焚き火は小さく、風下に置く。馬は木に繋ぎ、荷馬車は影に入れる。慣れた手順だ。鍋で煮たのは干し肉と豆だけの簡単な飯だが、温かいだけで十分だった。
カイルは荷台に背中を預けて軽く目を瞑り、グランは火の様子を見ていた。
ノアは少し離れた場所に座り、暗がりをじっと見ている。
「怖いか?」
俺が聞くと、
「……別に」
と、即答が返ってきた。
嘘ではない。ただ、慣れているだけだ。
二日目、道は少し細くなる。
森が近づき、影が濃くなる。だが魔物の気配は薄い。道の脇に、討伐証の杭が立っている。定期的に掃除されている証拠だ。街の影響力は、ここまで及んでいる。
昼を過ぎたあたりで、風が変わった。
森の匂いが混じり、音が減る。
「この辺りは、安全だ」
「分かる」
グランが短く返した。
二日目の夜も野営だ。
風が強く、木々が鳴る。遠くで獣の声がしたが、近づいては来ない。ノアはその音の方向を一度だけ見て、それきり何も言わなかった。
三日目の昼前、街が見えた。
街の名は、レイヴァルト。
王国西部に位置する商業都市で、人口は多く、規模も大きい。王都ほどの格式はないが、物流と金の回りだけなら引けを取らない街だ。

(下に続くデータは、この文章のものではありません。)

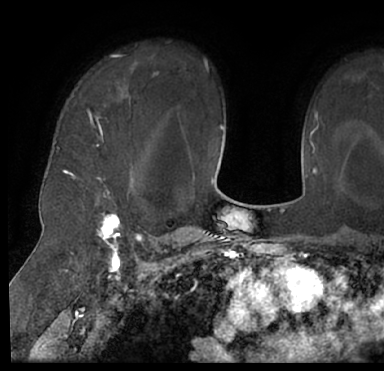
Breast MRI (dynamic contrast-enhanced), one axial slice; position 54 of 66 along the scan axis; cropped to one breast; dynamic contrast-enhanced series, time point 2 of 7 at this slice position (early post-contrast); 1.5 T; TE 3 ms, TR 6.2 ms; 384 × 371 image matrix, field of view 247 × 239 mm. Female patient.
Structures marked on this image (semi-automatic segmentation, software-assisted and operator-edited):
- enhancing-tissue mask used for the functional tumour volume (all voxels passing the contrast-enhancement thresholds inside the analysis volume; usually the tumour): bounding box [x1, y1, x2, y2] px = [13, 43, 384, 205]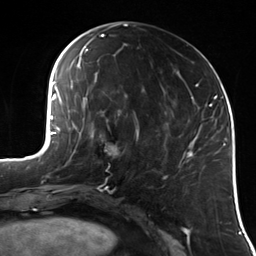
Breast MRI (dynamic contrast-enhanced), one axial slice; position 57 of 114 along the scan axis; cropped to one breast; dynamic contrast-enhanced series, time point 2 of 7 at this slice position (early post-contrast); 3 T; TE 1.7 ms, TR 4.7 ms; 1.4 mm slice thickness; 256 × 256 image matrix, field of view 170 × 170 mm. Female patient.
Outlined on this slice (semi-automatically segmented with operator editing):
- enhancing-tissue mask used for the functional tumour volume (all voxels passing the contrast-enhancement thresholds inside the analysis volume; usually the tumour): box from (x=100, y=136) to (x=119, y=154) px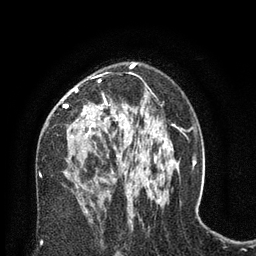
Breast MRI (dynamic contrast-enhanced), one axial slice. Slice 45 of 80 in the series (ordered by position). Cropped to one breast. Dynamic contrast-enhanced series, time point 2 of 8 at this slice position (early post-contrast). 3 T. TE 2.1 ms, TR 4.7 ms. 2 mm slice thickness. 256 × 256 image matrix, field of view 170 × 170 mm. Female patient.
Annotated regions visible in this slice (semi-automatically segmented with operator editing):
- enhancing-tissue mask used for the functional tumour volume (all voxels passing the contrast-enhancement thresholds inside the analysis volume; usually the tumour): box from (x=63, y=79) to (x=126, y=171) px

街の成り立ちは古く、元は街道の交差点にできた交易拠点だったという。その名残か、今でも複数の街道がここへ流れ込み、商人や冒険者、職人が絶えず出入りしている。
城壁は高く、見張り塔も多い。防衛のためというより、街に入る人間を管理するための造りだ。門は一つではなく、用途ごとに分かれている。荷を運ぶ者、徒歩の者、身分のある者。それぞれ通る場所が違う。
街の中は、はっきりと区画が分かれている。
門から近い場所に冒険者ギルドと宿屋が集まり、その周囲に露店と簡易市が広がる。さらに奥へ行けば、鍛冶屋や工房が固まり、金属を打つ音が絶えない一帯になる。

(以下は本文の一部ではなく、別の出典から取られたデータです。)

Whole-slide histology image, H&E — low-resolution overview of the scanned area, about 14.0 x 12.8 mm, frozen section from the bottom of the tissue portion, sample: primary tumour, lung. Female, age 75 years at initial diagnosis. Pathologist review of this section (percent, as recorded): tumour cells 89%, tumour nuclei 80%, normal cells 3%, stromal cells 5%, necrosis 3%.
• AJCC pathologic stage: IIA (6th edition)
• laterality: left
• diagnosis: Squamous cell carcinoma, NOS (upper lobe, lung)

最も奥まった場所にあるのが、貴族区だ。道は広く、建物も大きい。人の往来は少ないが、金と権力の匂いは濃い。表に出ない取引や後援話が、静かに進む場所でもある。
レイヴァルトは、人が多い街だ。
だが同時に、人手が足りていない街でもある。
戦える者、直せる者、使える者。役割を持つ人間は、常に求められている。
――商人にとっては、都合のいい街だ。
見張り塔が複数あり、門も一つじゃない。
門前には人が溜まり、簡易市までできている。通過する人間も多いが、立ち止まって金を落とす者も多い。
「……でかいな」
カイルが言った。
「大きいだけだ」
「違う」
グランが口を挟む。
「音が多い」
確かにそうだ。
遠くからでも、金属を打つ音が聞こえる。
門を抜けると、空気が変わった。
人の声、荷の音、金属の擦れる音。匂いも違う。油と鉄と汗の混じった匂いだ。
街は正直だ。金が動いている場所は、入った瞬間に分かる。
「冒険者ギルドだ」
俺が言うと、カイルの視線が自然とそちらへ向く。
「……行けるか」
「試すだけだ」
「奴隷でも?」
「だから、試す」
グランは鍛冶屋街の方を一度だけ見た。
ノアは、人の流れと建物の配置を目で追っている。
「今日は、いきなり売らない」
そう言うと、三人の動きが止まった。
「まず、値段を確かめる」
「誰からだ」
カイルが聞く。
俺は冒険者ギルドを指差す。
「お前だ」
「分かった」
即答だった。
この街は大きい。
人が多く、役割が多い。
そして――
足りていない。
売れる条件は、揃っている。
あとは、どこまで値段を上げられるか。